O níquel brasileiro passou a ocupar posição central nas disputas da geopolítica global. A venda de minas da Anglo American em Goiás e no Pará para a estatal chinesa MMG, por US$ 500 milhões (R$ 2,7 bilhões), ampliou a presença de Pequim no setor e provocou reação imediata de concorrentes europeus e autoridades norte-americanas.
O acordo inclui as plantas de Barro Alto e Niquelândia (GO), além de projetos em Mato Grosso e no Pará, consolidando a China como potência dominante em um insumo essencial para a produção de baterias elétricas, aço inoxidável e tecnologias da transição energética.
Europa alega oferta maior rejeitada
A Corex Holding, empresa holandesa controlada pelo bilionário turco Robert Yüksel Yıldırım, afirma ter oferecido US$ 900 milhões (R$ 4,9 bilhões) — quase o dobro do valor pago pelos chineses —, mas mesmo assim foi preterida. A companhia questiona a transparência do processo e acionou o Cade, no Brasil, e a Comissão Europeia, em Bruxelas.

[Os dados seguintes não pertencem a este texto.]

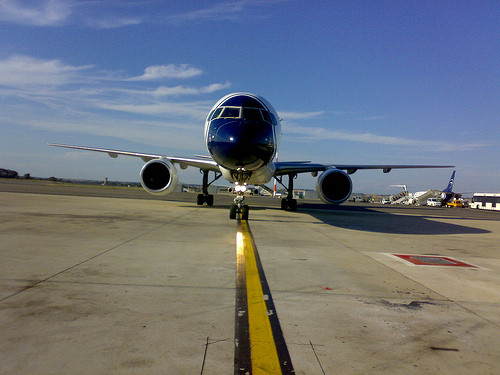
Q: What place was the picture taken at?
A: It was taken at the road.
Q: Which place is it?
A: It is a road.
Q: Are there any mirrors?
A: No, there are no mirrors.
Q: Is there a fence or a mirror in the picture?
A: No, there are no mirrors or fences.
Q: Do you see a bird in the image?
A: No, there are no birds.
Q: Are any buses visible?
A: Yes, there is a bus.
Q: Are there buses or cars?
A: Yes, there is a bus.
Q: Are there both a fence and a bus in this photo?
A: No, there is a bus but no fences.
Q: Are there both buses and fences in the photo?
A: No, there is a bus but no fences.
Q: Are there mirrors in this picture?
A: No, there are no mirrors.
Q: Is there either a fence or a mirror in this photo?
A: No, there are no mirrors or fences.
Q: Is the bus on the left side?
A: No, the bus is on the right of the image.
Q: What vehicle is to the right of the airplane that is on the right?
A: The vehicle is a bus.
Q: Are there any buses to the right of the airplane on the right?
A: Yes, there is a bus to the right of the plane.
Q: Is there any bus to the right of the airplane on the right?
A: Yes, there is a bus to the right of the plane.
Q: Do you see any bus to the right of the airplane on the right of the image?
A: Yes, there is a bus to the right of the plane.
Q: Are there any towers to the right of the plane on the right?
A: No, there is a bus to the right of the plane.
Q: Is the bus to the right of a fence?
A: No, the bus is to the right of the airplane.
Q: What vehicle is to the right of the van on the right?
A: The vehicle is a bus.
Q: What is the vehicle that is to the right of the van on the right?
A: The vehicle is a bus.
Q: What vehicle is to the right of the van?
A: The vehicle is a bus.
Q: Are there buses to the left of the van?
A: No, the bus is to the right of the van.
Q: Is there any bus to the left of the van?
A: No, the bus is to the right of the van.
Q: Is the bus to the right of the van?
A: Yes, the bus is to the right of the van.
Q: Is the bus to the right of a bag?
A: No, the bus is to the right of the van.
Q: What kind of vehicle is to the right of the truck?
A: The vehicle is a bus.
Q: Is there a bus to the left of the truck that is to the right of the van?
A: No, the bus is to the right of the truck.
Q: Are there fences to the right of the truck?
A: No, there is a bus to the right of the truck.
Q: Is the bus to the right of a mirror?
A: No, the bus is to the right of the truck.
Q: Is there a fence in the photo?
A: No, there are no fences.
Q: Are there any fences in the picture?
A: No, there are no fences.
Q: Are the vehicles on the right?
A: Yes, the vehicles are on the right of the image.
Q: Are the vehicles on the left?
A: No, the vehicles are on the right of the image.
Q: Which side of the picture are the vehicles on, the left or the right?
A: The vehicles are on the right of the image.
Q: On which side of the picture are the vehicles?
A: The vehicles are on the right of the image.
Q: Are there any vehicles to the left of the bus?
A: Yes, there are vehicles to the left of the bus.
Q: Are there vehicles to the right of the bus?
A: No, the vehicles are to the left of the bus.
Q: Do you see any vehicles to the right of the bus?
A: No, the vehicles are to the left of the bus.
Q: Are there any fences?
A: No, there are no fences.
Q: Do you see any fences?
A: No, there are no fences.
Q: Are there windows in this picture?
A: Yes, there are windows.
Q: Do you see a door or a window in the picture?
A: Yes, there are windows.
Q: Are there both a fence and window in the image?
A: No, there are windows but no fences.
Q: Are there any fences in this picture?
A: No, there are no fences.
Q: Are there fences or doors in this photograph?
A: No, there are no fences or doors.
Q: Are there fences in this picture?
A: No, there are no fences.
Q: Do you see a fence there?
A: No, there are no fences.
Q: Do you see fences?
A: No, there are no fences.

Para Yıldırım, a operação amplia de forma perigosa a concentração de mercado: “Essa compra aumenta ainda mais a dependência global da China e ameaça a segurança de suprimento da União Europeia”, declarou.
Reação nos Estados Unidos e risco regulatório
A administração de Donald Trump acompanha a transação com preocupação, considerando-a parte de uma estratégia chinesa semelhante à executada na Indonésia, onde o controle chinês sobre minas ajudou a derrubar preços internacionais.
Na União Europeia, cresce a pressão para investigar o negócio por risco de concentração, enquanto no Brasil o Cade analisa se a venda pode comprometer a concorrência local. A Anglo American defende a operação alegando foco em cobre, ferro de alto teor e nutrientes agrícolas.
Impactos locais em Barro Alto
Na cidade de Barro Alto (GO), que tem pouco mais de 12 mil habitantes, a mudança de controle gera expectativa. Para a comunidade, há esperança de que a MMG traga novos investimentos, empregos e desenvolvimento. Porém, também cresce o receio de dependência maior da China e perda de espaço para fornecedores nacionais.
“O município evoluiu muito com a mineração, mas ainda tem desafios. A chegada da MMG pode ser uma oportunidade de modernização, desde que haja compromisso com a região”, avaliou Iran Fernandes, representante da associação comercial local.
Níquel brasileiro como ativo estratégico da transição energética
O níquel é considerado mineral crítico para baterias de carros elétricos, sistemas de armazenamento de energia renovável e até equipamentos militares. Com as maiores potências disputando o controle das cadeias de fornecimento, o Brasil surge como peça-chave nesse tabuleiro.
Segundo estimativas do setor, a China já concentra 60% da oferta global de níquel refinado, além de dominar cadeias de cobalto e terras raras. A aquisição das minas brasileiras reforça ainda mais essa hegemonia.
Brasil no centro da disputa global
Dono de algumas das maiores reservas do mundo, o Brasil deixa de ser apenas fornecedor de matéria-prima e passa a ser alvo de estratégias de potências que enxergam no níquel nacional um fator decisivo para o futuro da economia verde e para a segurança energética.
O episódio evidencia que a mineração vai muito além da economia: trata-se de um instrumento de poder global, onde China, EUA e Europa disputam influência e acesso a recursos estratégicos para as próximas décadas.